Ten percent of Asian Americans live in poverty, and Asian Americans overall have the largest income disparity among major racial groups in the United States. While the percentage of Asian Americans in highly paid and lower-paid jobs exceeds their share of the general population, there is still a racial pay gap of 7 cents on the dollar, even in occupations paying less than $100,000 a year.

While Asian Americans may be more likely than average to get a college degree and a good job, not as many of them are advancing to senior leadership positions. This is especially true for Asian American women like me: between the entry level to the C-suite, representation drops by 70 percent, and for every six Asian men in the C-suite and executive level, there is only one Asian woman.

Asian American employees also report feeling less included at work and having fewer effective sponsors compared to their White peers. It’s hard to address what you cannot measure, and most organizations lump all Asian Americans together despite there being diversity within the racial group. Tracking more granular data by ethnicity (East Asian, Southeast Asian, and South Asian, for example) as well as gender will help track these metrics more accurately. It’s also important to support Asian American workers at critical moments through better mentorship and sponsorship.

McKinsey: How has COVID-19 changed the industry in terms of diversity?

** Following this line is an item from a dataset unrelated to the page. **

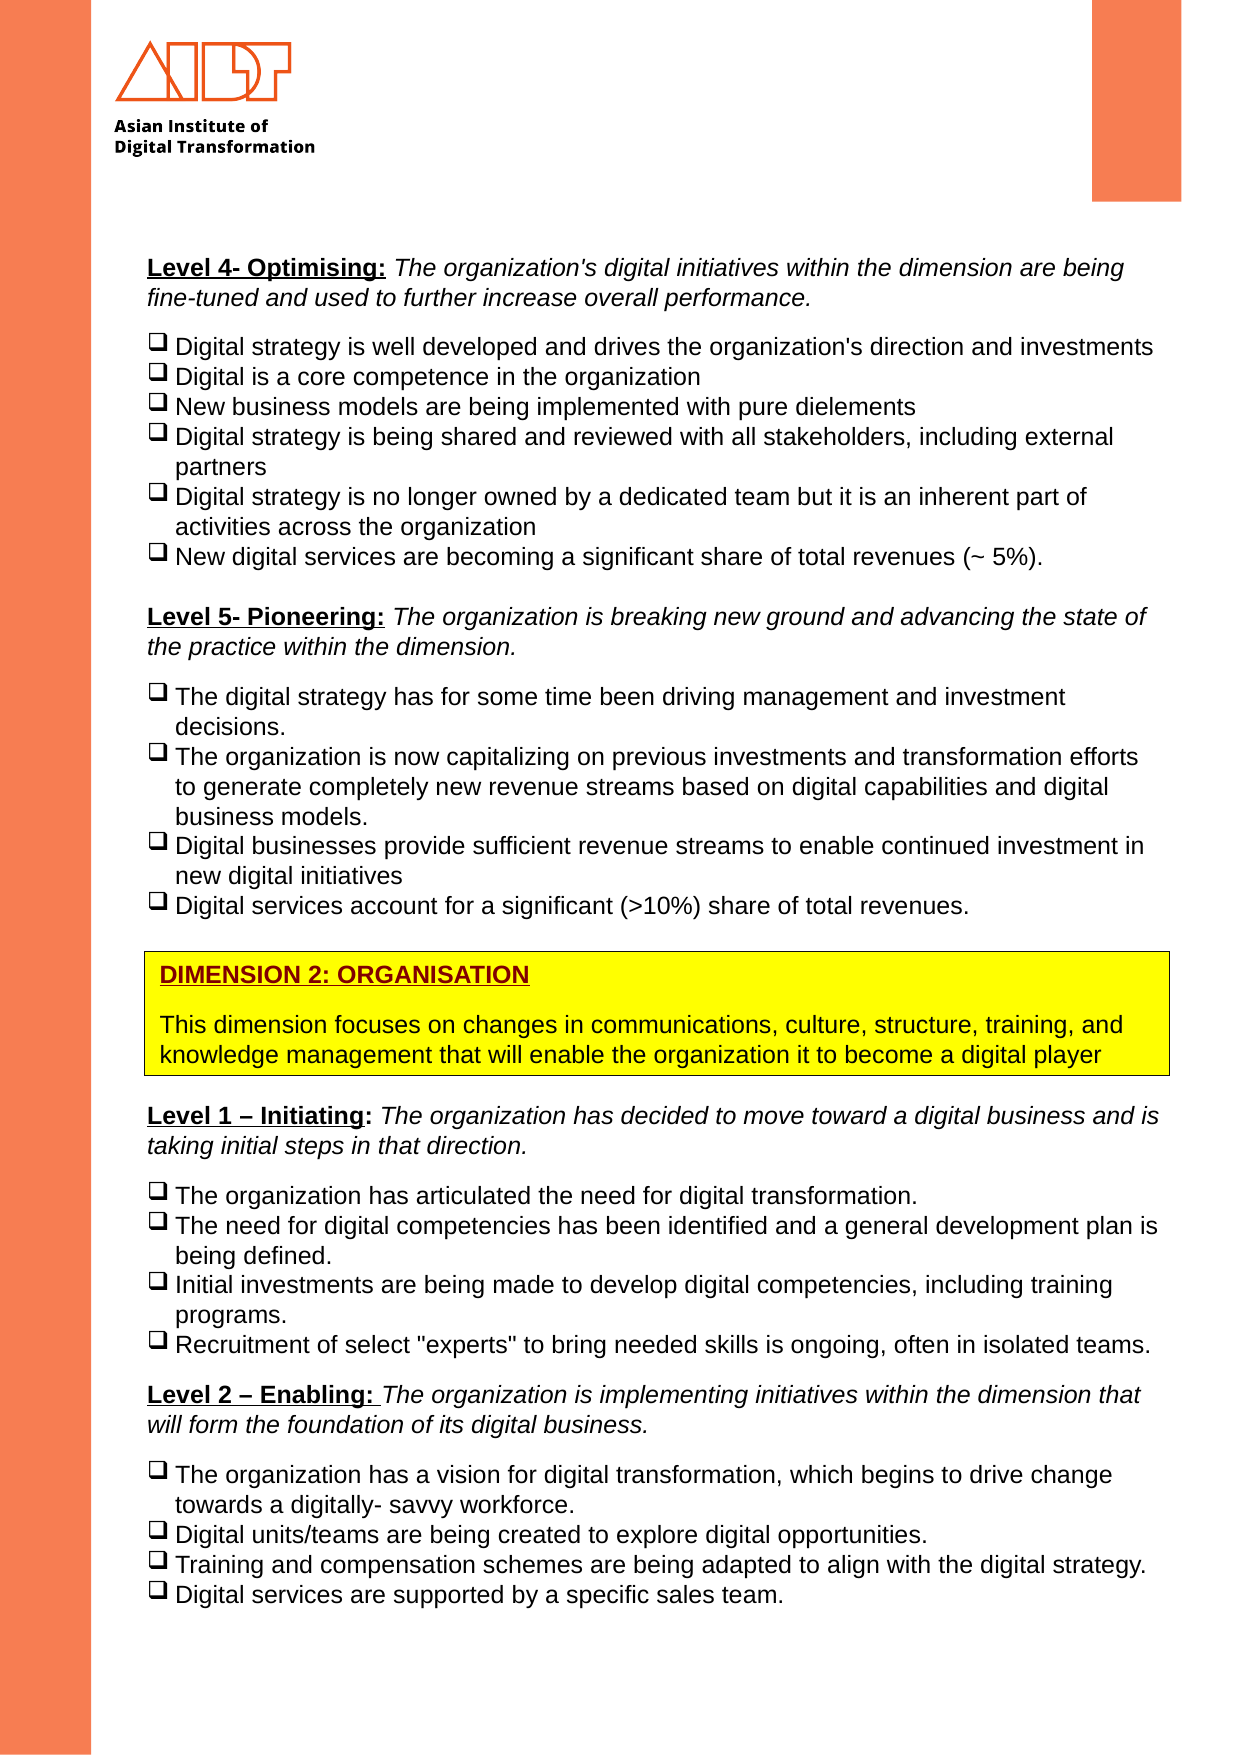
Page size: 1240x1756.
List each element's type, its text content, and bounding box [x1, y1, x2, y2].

Kweilin Ellingrud: So much is different now: the talent market, working norms, the pace of change, digital adoption, awareness of and need for insurance, interest rates, and more. It feels like a different environment than it was three years ago. Norms that may have taken decades to change have changed dramatically. In terms of diversity in the workplace, I think a few key things are different. Women are leaving their companies at the highest rate in years: for every one woman director who is promoted, two are leaving. There are still 500,000 fewer women in the US workforce compared to three years ago. So companies are having a hard time retaining the diversity they have built up.

Moreover, employees expect more in terms of a sense of purpose—here, insurance companies have a natural advantage—quality of culture and colleagues, and flexibility. Flexibility is now imperative: 90 percent of women want to work in a hybrid or remote way, and only 7 percent of companies plan to pull back on flexible work options in the next year. Companies have placed more of an emphasis on creating hybrid work environments, but managers need to prepare as well. About eight out of ten companies expect managers to promote well-being, but less than half of companies train managers on minimizing burnout.

More broadly, the line between work and personal life has blurred. As women juggle more at work and at home, it’s been more challenging for them to stay in the workforce over the past three years. COVID has created a career gap for more women than men, and to ensure that it does not permanently set women back, insurance companies can attract and retain more women, especially women of color, into their workforces over the next year or two to accelerate diversity.


Kweilin Ellingrud is an MGI director and a senior partner in McKinsey’s Shanghai office.